Task item:
Recast the items below as a JSON list of strings with one string per line, omitting blank lines.

Extracted records:
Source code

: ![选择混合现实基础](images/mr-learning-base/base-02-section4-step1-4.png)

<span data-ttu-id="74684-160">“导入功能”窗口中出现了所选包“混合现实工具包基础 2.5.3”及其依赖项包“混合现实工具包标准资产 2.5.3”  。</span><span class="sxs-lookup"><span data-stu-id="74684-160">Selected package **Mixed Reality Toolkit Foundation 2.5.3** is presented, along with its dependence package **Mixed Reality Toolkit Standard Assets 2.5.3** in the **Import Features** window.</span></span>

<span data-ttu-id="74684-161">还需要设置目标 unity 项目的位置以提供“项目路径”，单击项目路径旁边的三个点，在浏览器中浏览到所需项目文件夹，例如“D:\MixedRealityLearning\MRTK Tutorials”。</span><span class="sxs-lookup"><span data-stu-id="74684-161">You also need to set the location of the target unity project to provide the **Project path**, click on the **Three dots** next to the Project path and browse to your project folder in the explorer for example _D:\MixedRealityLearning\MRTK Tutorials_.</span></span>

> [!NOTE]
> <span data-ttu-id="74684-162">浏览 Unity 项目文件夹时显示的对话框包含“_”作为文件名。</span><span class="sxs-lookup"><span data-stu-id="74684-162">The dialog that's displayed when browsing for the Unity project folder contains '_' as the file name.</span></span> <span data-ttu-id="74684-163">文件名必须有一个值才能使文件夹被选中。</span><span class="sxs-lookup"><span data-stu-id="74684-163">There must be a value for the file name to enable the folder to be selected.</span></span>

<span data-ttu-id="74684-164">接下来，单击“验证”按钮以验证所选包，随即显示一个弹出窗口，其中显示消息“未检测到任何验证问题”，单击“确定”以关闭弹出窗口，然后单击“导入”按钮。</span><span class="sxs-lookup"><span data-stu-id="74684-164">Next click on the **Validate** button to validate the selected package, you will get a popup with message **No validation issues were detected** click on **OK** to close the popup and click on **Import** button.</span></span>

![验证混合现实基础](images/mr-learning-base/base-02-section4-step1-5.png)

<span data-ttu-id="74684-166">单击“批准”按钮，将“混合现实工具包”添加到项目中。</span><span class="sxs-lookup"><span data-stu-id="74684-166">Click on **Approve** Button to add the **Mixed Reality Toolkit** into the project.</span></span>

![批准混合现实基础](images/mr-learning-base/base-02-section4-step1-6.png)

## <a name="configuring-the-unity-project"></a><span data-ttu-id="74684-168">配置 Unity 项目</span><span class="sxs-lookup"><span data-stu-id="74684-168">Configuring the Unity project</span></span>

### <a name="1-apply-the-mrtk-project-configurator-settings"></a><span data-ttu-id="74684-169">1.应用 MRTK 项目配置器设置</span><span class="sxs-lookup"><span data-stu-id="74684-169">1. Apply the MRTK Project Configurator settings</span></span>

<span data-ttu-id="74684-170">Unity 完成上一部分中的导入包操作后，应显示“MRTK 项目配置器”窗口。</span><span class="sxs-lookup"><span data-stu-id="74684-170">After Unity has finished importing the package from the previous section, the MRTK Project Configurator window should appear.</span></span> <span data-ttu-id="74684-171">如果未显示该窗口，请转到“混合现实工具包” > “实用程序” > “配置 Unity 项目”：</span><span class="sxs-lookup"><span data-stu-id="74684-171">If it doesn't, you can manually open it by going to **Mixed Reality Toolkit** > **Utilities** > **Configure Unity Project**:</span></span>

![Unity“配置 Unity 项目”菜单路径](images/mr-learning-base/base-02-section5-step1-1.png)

Result of the exercise:
[
  "Source code",
  ": ![选择混合现实基础](images/mr-learning-base/base-02-section4-step1-4.png)",
  "<span data-ttu-id=\"74684-160\">“导入功能”窗口中出现了所选包“混合现实工具包基础 2.5.3”及其依赖项包“混合现实工具包标准资产 2.5.3”  。</span><span class=\"sxs-lookup\"><span data-stu-id=\"74684-160\">Selected package **Mixed Reality Toolkit Foundation 2.5.3** is presented, along with its dependence package **Mixed Reality Toolkit Standard Assets 2.5.3** in the **Import Features** window.</span></span>",
  "<span data-ttu-id=\"74684-161\">还需要设置目标 unity 项目的位置以提供“项目路径”，单击项目路径旁边的三个点，在浏览器中浏览到所需项目文件夹，例如“D:\\MixedRealityLearning\\MRTK Tutorials”。</span><span class=\"sxs-lookup\"><span data-stu-id=\"74684-161\">You also need to set the location of the target unity project to provide the **Project path**, click on the **Three dots** next to the Project path and browse to your project folder in the explorer for example _D:\\MixedRealityLearning\\MRTK Tutorials_.</span></span>",
  "> [!NOTE]",
  "> <span data-ttu-id=\"74684-162\">浏览 Unity 项目文件夹时显示的对话框包含“_”作为文件名。</span><span class=\"sxs-lookup\"><span data-stu-id=\"74684-162\">The dialog that's displayed when browsing for the Unity project folder contains '_' as the file name.</span></span> <span data-ttu-id=\"74684-163\">文件名必须有一个值才能使文件夹被选中。</span><span class=\"sxs-lookup\"><span data-stu-id=\"74684-163\">There must be a value for the file name to enable the folder to be selected.</span></span>",
  "<span data-ttu-id=\"74684-164\">接下来，单击“验证”按钮以验证所选包，随即显示一个弹出窗口，其中显示消息“未检测到任何验证问题”，单击“确定”以关闭弹出窗口，然后单击“导入”按钮。</span><span class=\"sxs-lookup\"><span data-stu-id=\"74684-164\">Next click on the **Validate** button to validate the selected package, you will get a popup with message **No validation issues were detected** click on **OK** to close the popup and click on **Import** button.</span></span>",
  "![验证混合现实基础](images/mr-learning-base/base-02-section4-step1-5.png)",
  "<span data-ttu-id=\"74684-166\">单击“批准”按钮，将“混合现实工具包”添加到项目中。</span><span class=\"sxs-lookup\"><span data-stu-id=\"74684-166\">Click on **Approve** Button to add the **Mixed Reality Toolkit** into the project.</span></span>",
  "![批准混合现实基础](images/mr-learning-base/base-02-section4-step1-6.png)",
  "## <a name=\"configuring-the-unity-project\"></a><span data-ttu-id=\"74684-168\">配置 Unity 项目</span><span class=\"sxs-lookup\"><span data-stu-id=\"74684-168\">Configuring the Unity project</span></span>",
  "### <a name=\"1-apply-the-mrtk-project-configurator-settings\"></a><span data-ttu-id=\"74684-169\">1.应用 MRTK 项目配置器设置</span><span class=\"sxs-lookup\"><span data-stu-id=\"74684-169\">1. Apply the MRTK Project Configurator settings</span></span>",
  "<span data-ttu-id=\"74684-170\">Unity 完成上一部分中的导入包操作后，应显示“MRTK 项目配置器”窗口。</span><span class=\"sxs-lookup\"><span data-stu-id=\"74684-170\">After Unity has finished importing the package from the previous section, the MRTK Project Configurator window should appear.</span></span> <span data-ttu-id=\"74684-171\">如果未显示该窗口，请转到“混合现实工具包” > “实用程序” > “配置 Unity 项目”：</span><span class=\"sxs-lookup\"><span data-stu-id=\"74684-171\">If it doesn't, you can manually open it by going to **Mixed Reality Toolkit** > **Utilities** > **Configure Unity Project**:</span></span>",
  "![Unity“配置 Unity 项目”菜单路径](images/mr-learning-base/base-02-section5-step1-1.png)"
]